▸ ACTIVITY:
When a line in the listing contains the string "size", pick it out and copy it.
____
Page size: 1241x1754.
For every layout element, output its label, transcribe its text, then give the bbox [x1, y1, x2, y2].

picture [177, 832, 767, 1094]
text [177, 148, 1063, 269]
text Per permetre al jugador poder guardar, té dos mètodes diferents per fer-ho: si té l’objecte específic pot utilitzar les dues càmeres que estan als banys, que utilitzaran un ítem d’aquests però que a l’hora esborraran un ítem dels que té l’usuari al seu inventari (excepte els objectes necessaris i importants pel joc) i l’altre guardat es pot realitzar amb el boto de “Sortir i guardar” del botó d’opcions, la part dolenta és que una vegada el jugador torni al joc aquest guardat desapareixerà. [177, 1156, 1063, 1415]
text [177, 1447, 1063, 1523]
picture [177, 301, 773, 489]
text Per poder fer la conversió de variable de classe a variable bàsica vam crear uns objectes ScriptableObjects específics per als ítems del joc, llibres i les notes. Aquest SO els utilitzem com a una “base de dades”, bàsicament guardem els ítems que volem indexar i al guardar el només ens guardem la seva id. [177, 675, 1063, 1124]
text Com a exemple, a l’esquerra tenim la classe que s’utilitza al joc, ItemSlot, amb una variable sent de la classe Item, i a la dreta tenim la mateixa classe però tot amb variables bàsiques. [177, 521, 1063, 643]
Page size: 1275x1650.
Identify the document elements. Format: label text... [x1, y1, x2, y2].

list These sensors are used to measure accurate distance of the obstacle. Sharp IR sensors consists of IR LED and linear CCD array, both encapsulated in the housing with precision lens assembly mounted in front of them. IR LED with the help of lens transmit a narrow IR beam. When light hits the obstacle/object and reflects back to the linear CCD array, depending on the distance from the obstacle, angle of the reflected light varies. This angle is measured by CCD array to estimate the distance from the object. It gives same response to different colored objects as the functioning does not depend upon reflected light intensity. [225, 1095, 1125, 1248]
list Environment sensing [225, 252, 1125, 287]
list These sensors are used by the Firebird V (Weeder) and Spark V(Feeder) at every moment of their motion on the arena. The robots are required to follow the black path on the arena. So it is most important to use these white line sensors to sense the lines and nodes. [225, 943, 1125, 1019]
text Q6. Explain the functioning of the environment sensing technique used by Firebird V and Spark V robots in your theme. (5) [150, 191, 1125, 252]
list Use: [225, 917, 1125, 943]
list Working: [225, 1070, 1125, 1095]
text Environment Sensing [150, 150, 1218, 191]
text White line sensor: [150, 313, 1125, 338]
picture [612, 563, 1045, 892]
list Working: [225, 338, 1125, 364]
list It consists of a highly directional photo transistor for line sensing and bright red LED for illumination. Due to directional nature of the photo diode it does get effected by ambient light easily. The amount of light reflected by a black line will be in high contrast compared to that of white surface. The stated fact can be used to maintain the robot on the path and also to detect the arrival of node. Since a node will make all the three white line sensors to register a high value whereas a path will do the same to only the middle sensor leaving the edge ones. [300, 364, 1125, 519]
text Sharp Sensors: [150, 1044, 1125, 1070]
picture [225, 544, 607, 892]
____
▸ PROBLEM SOLUTION:
Page size: 1241x1754.
Page size: 1275x1650.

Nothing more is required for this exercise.